Set the gradient to zero:

\[ \begin{aligned} 2X^T Xw - 2X^T y &= 0 \\ X^T Xw &= X^T y \\ w &= (X^T X)^{-1} X^T y \quad \text{(if } X^T X \text{ is invertible)} \end{aligned} \]

This is the normal equation - the closed-form solution to linear regression.

The Problem: When \(X^T X\) is Not Invertible

The normal equation requires \((X^T X)^{-1}\) to exist. However, \(X^T X\) is not invertible when:

  1. Under-constrained: \(m < n\) (fewer samples than features)
  2. Rank deficient: Columns of \(X\) are linearly dependent

In these cases, we cannot compute \((X^T X)^{-1}\), and the standard solution fails.

Solution: Regularization

The key insight is to add a small positive constant \(\alpha\) to the diagonal of \(X^T X\):

\[ w = (X^T X + \alpha I_n)^{-1} X^T y \]

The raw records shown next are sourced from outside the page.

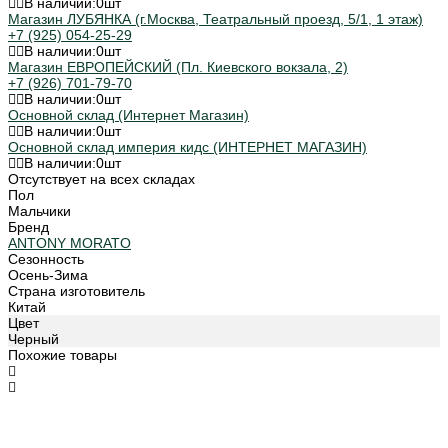
В наличии:
0
шт
Магазин ЛУБЯНКА (г.Москва, Театральный проезд, 5/1, 1 этаж)
+7 (925) 054-25-29
В наличии:
0
шт
Магазин ЕВРОПЕЙСКИЙ (Пл. Киевского вокзала, 2)
+7 (926) 701-79-70
В наличии:
0
шт
Основной склад (Интернет Магазин)
В наличии:
0
шт
Основной склад империя кидс (ИНТЕРНЕТ МАГАЗИН)
В наличии:
0
шт
Отсутствует на всех складах
Пол
Мальчики
Бренд
ANTONY MORATO
Сезонность
Осень-Зима
Страна изготовитель
Китай
Цвет
Черный
Похожие товары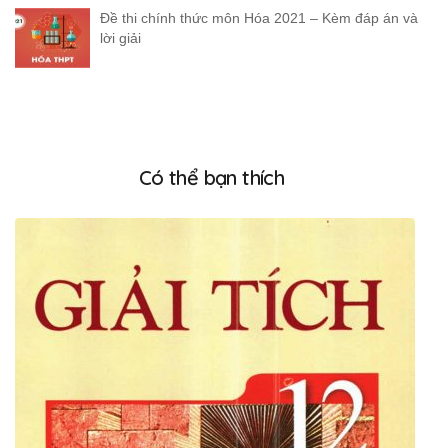
Đề thi chính thức môn Hóa 2021 – Kèm đáp án và
lời giải
Có thể bạn thích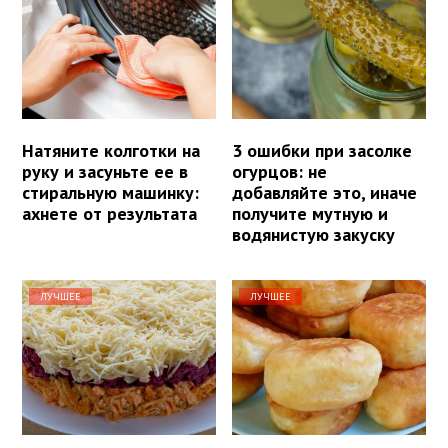
Натяните колготки на
3 ошибки при засолке
руку и засуньте ее в
огурцов: не
стиральную машинку:
добавляйте это, иначе
ахнете от результата
получите мутную и
водянистую закуску
ЛУЧШЕЕ
ЛУЧШЕЕ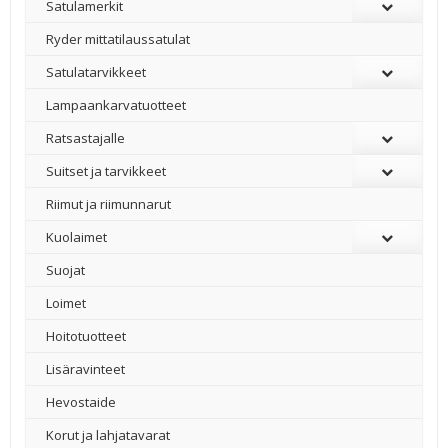
Satulamerkit
Ryder mittatilaussatulat
Satulatarvikkeet
–
Lampaankarvatuotteet
Ratsastajalle
Suitset ja tarvikkeet
Riimut ja riimunnarut
Kuolaimet
Suojat
Loimet
Hoitotuotteet
Lisäravinteet
Hevostaide
Korut ja lahjatavarat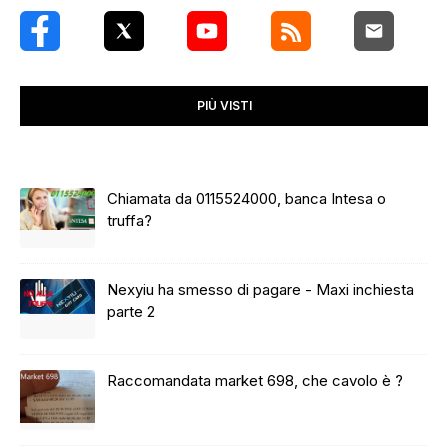
PIÙ VISTI
Chiamata da 0115524000, banca Intesa o
truffa?
Nexyiu ha smesso di pagare - Maxi inchiesta
parte 2
Raccomandata market 698, che cavolo è ?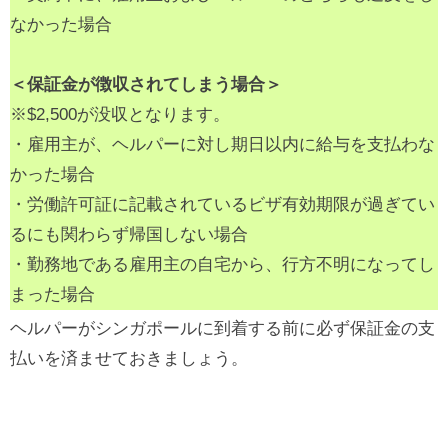
なかった場合
＜保証金が徴収されてしまう場合＞
※$2,500が没収となります。
・雇用主が、ヘルパーに対し期日以内に給与を支払わな
かった場合
・労働許可証に記載されているビザ有効期限が過ぎてい
るにも関わらず帰国しない場合
・勤務地である雇用主の自宅から、行方不明になってし
まった場合
ヘルパーがシンガポールに到着する前に必ず保証金の支
払いを済ませておきましょう。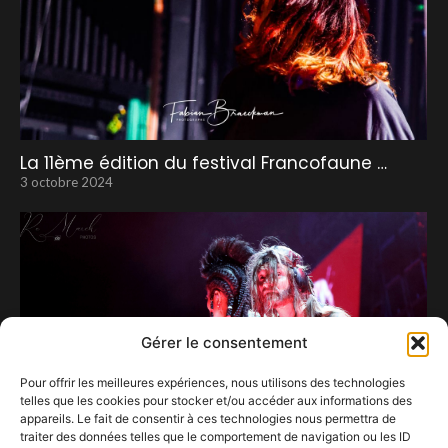
La 11ème édition du festival Francofaune …
3 octobre 2024
Gérer le consentement
Pour offrir les meilleures expériences, nous utilisons des technologies
telles que les cookies pour stocker et/ou accéder aux informations des
appareils. Le fait de consentir à ces technologies nous permettra de
traiter des données telles que le comportement de navigation ou les ID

where: - \(\alpha > 0\) is the regularization parameter - \(I_n\) is the \(n \times n\) identity matrix

Effect: \(X^T X + \alpha I_n\) is always invertible for \(\alpha > 0\), even when \(X^T X\) is singular.

TipWhy This Works

Adding \(\alpha I_n\) increases all eigenvalues of \(X^T X\) by \(\alpha\). Since \(\alpha > 0\), no eigenvalue can be zero, ensuring invertibility.

Two Variants: Ridge vs Pseudo-Inverse

This approach gives us two related solutions depending on the value of \(\alpha\):

1. Ridge Regression (L2 Regularization): Use \(\alpha > 0\) in practice. This is the common approach where you choose a small positive regularization parameter.

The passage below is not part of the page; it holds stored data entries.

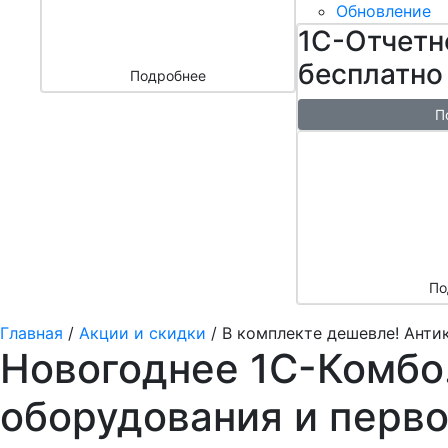
бизнесом
Обновление
за 3000 ₽
1С-Отчетн
бесплатно
Подробнее
П
Бесплатн
перенос б
облако + 
аренды в 
По
Главная
/
Акции и скидки
/
В комплекте дешевле! Анти
Новогоднее 1С-Комбо.
оборудования и перво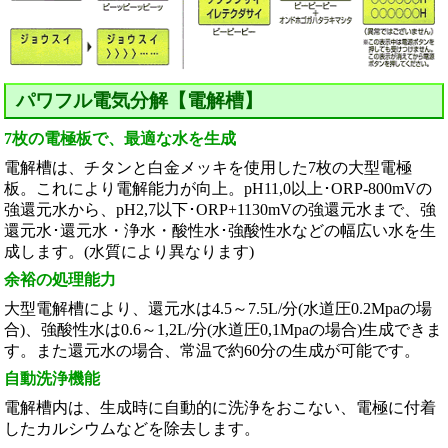
パワフル電気分解【電解槽】
7枚の電極板で、最適な水を生成
電解槽は、チタンと白金メッキを使用した7枚の大型電極
板。これにより電解能力が向上。pH11,0以上･ORP-800mVの
強還元水から、pH2,7以下･ORP+1130mVの強還元水まで、強
還元水･還元水・浄水・酸性水･強酸性水などの幅広い水を生
成します。(水質により異なります)
余裕の処理能力
大型電解槽により、還元水は4.5～7.5L/分(水道圧0.2Mpaの場
合)、強酸性水は0.6～1,2L/分(水道圧0,1Mpaの場合)生成できま
す。また還元水の場合、常温で約60分の生成が可能です。
自動洗浄機能
電解槽内は、生成時に自動的に洗浄をおこない、電極に付着
したカルシウムなどを除去します。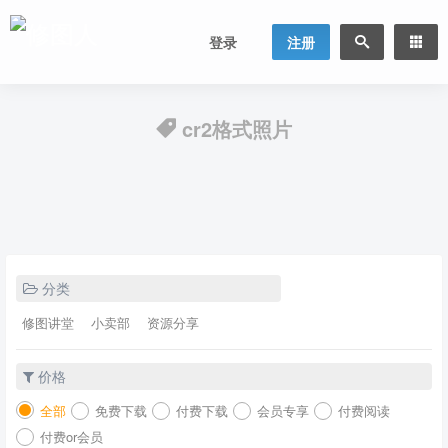
登录
注册
cr2格式照片
分类
修图讲堂
小卖部
资源分享
价格
全部
免费下载
付费下载
会员专享
付费阅读
付费or会员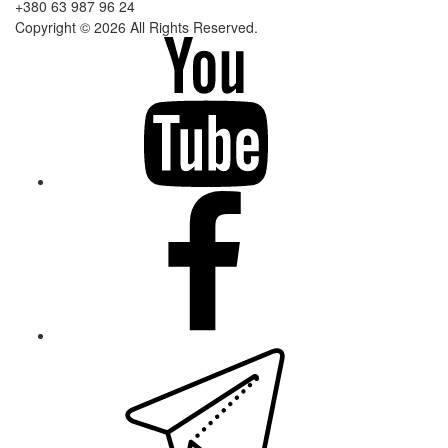
+380 63 987 96 24
Copyright © 2026 All Rights Reserved.
youtube
facebook
telegram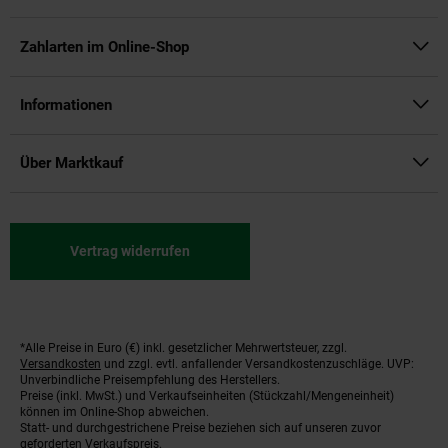
Zahlarten im Online-Shop
Informationen
Über Marktkauf
Vertrag widerrufen
*Alle Preise in Euro (€) inkl. gesetzlicher Mehrwertsteuer, zzgl.
Fußnoten
Versandkosten
und zzgl. evtl. anfallender Versandkostenzuschläge. UVP:
Unverbindliche Preisempfehlung des Herstellers.
Preise (inkl. MwSt.) und Verkaufseinheiten (Stückzahl/Mengeneinheit)
können im Online-Shop abweichen.
Statt- und durchgestrichene Preise beziehen sich auf unseren zuvor
geforderten Verkaufspreis.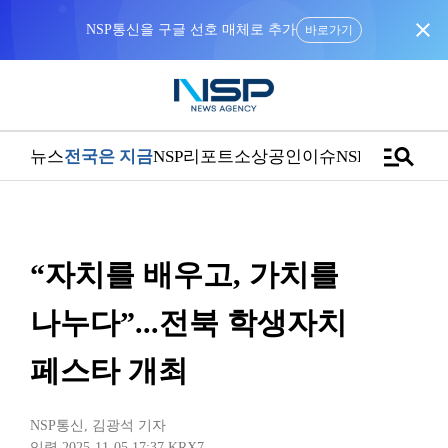
close
NSP통신을 구글 선호 매체로 추가
바로가기
manage_search
뉴스
전국은 지금
NSP리포트
소상공인
이슈
NSPTV
“자치를 배우고, 가치를
나누다”...전북 학생자치
페스타 개최
NSP통신
,
김광석 기자
입력 2025-11-05 17:37
KRX7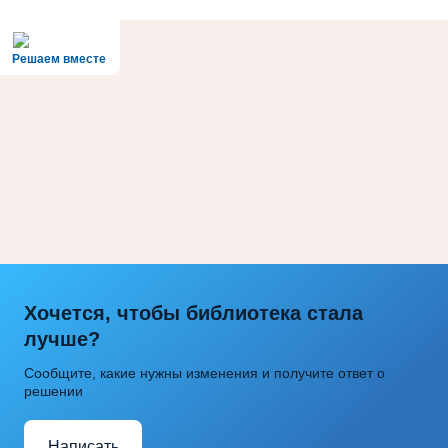
Решаем вместе
Хочется, чтобы библиотека стала
лучше?
Сообщите, какие нужны изменения и получите ответ о
решении
Написать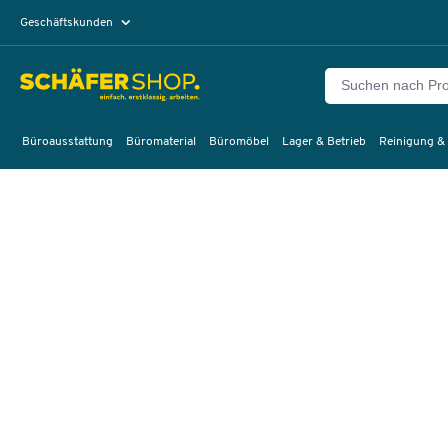
Geschäftskunden
Privatkunden
Büroausstattung
Büromaterial
Büromöbel
Lager & Betrieb
Reinigung &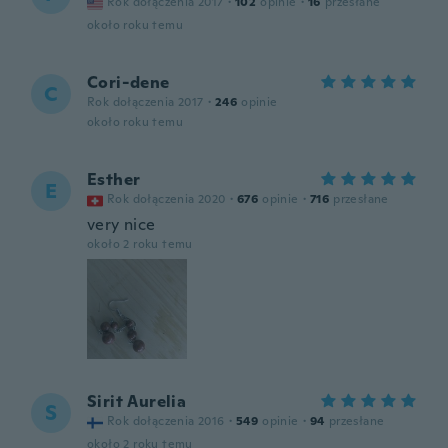
Rok dołączenia 2017
·
102
opinie
·
16
przesłane
około roku temu
Cori-dene
C
Rok dołączenia 2017
·
246
opinie
około roku temu
Esther
E
Rok dołączenia 2020
·
676
opinie
·
716
przesłane
very nice
około 2 roku temu
Sirit Aurelia
S
Rok dołączenia 2016
·
549
opinie
·
94
przesłane
około 2 roku temu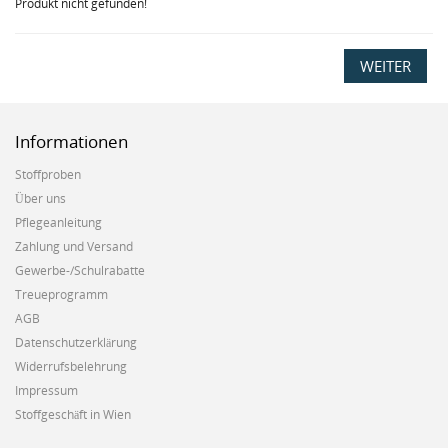
Produkt nicht gefunden!
WEITER
Informationen
Stoffproben
Über uns
Pflegeanleitung
Zahlung und Versand
Gewerbe-/Schulrabatte
Treueprogramm
AGB
Datenschutzerklärung
Widerrufsbelehrung
Impressum
Stoffgeschäft in Wien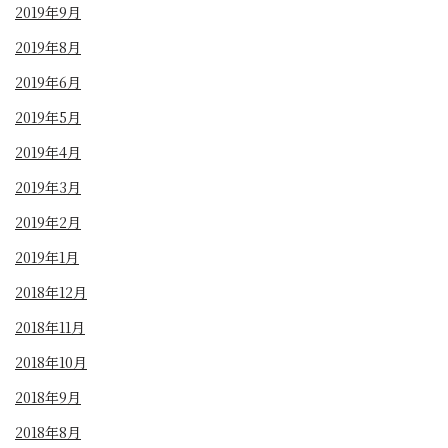
2019年9月
2019年8月
2019年6月
2019年5月
2019年4月
2019年3月
2019年2月
2019年1月
2018年12月
2018年11月
2018年10月
2018年9月
2018年8月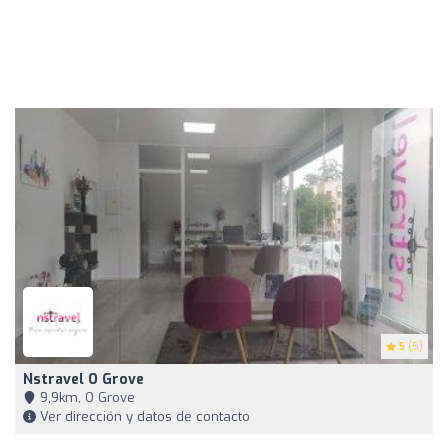
5
(5)
Nstravel O Grove
9,9km, O Grove
Ver dirección y datos de contacto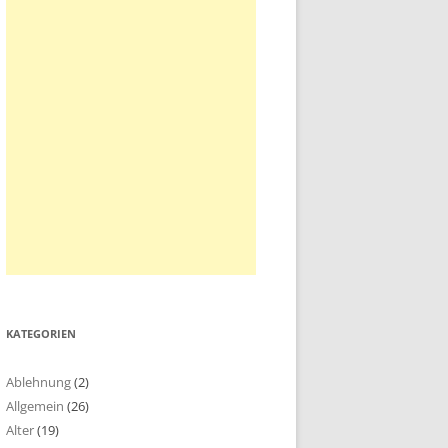
KATEGORIEN
Ablehnung
(2)
Allgemein
(26)
Alter
(19)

2. Moore-Penrose Pseudo-Inverse: The limiting case as \(\alpha \to 0\):

\[ X^+ = \lim_{\alpha \to 0} (X^T X + \alpha I_n)^{-1} X^T \]

This is the pseudo-inverse of \(X\), which exists even when \(X^T X\) is singular.

Properties:

  • When \(X^T X\) is invertible: \(X^+ = (X^T X)^{-1} X^T\) (standard inverse)
  • When \(X^T X\) is singular: \(X^+\) provides the minimum-norm solution

Intuitive Derivation: From Scalar to Matrix

Understanding the matrix form becomes easier if we start from a simple scalar case.

Scalar Case

For a simple quadratic loss \((ax - c)^2\) where \(a\) is input, \(x\) is weight, and \(c\) is target:

Expand:

\[ \text{Loss} = a^2 x^2 - 2acx + c^2 \]

Derivative:

\[ \frac{\partial \text{Loss}}{\partial x} = 2a^2 x - 2ac \]

Set to zero:

\[ 2a^2 x = 2ac \quad \Rightarrow \quad x = \frac{c}{a} \]

Extension to Matrix Form

By analogy, replace:

  • \(a^2 \to X^T X\) (scalar squared becomes matrix product)
  • \(x \to w\) (scalar weight becomes weight vector)
  • \(ac \to X^T y\) (scalar product becomes matrix-vector product)

This gives:

\[ \nabla_w J(w) = 2X^T Xw - 2X^T y \]

ImportantKey Insight

The matrix derivative follows the same pattern as the scalar derivative, with appropriate transpose operations to maintain dimensional consistency.

Summary

Scenario \(X^T X\) Status Solution Method
\(m \geq n\), full rank Invertible \(w = (X^T X)^{-1} X^T y\)
\(m < n\) (under-constrained) Not invertible \(w = (X^T X + \alpha I_n)^{-1} X^T y\)
Rank deficient Not invertible Use pseudo-inverse \(X^+\)

Key principle: Regularization \(X^T X + \alpha I_n\) ensures invertibility by adding a small positive value to all eigenvalues of \(X^T X\), making the system solvable even in under-constrained scenarios.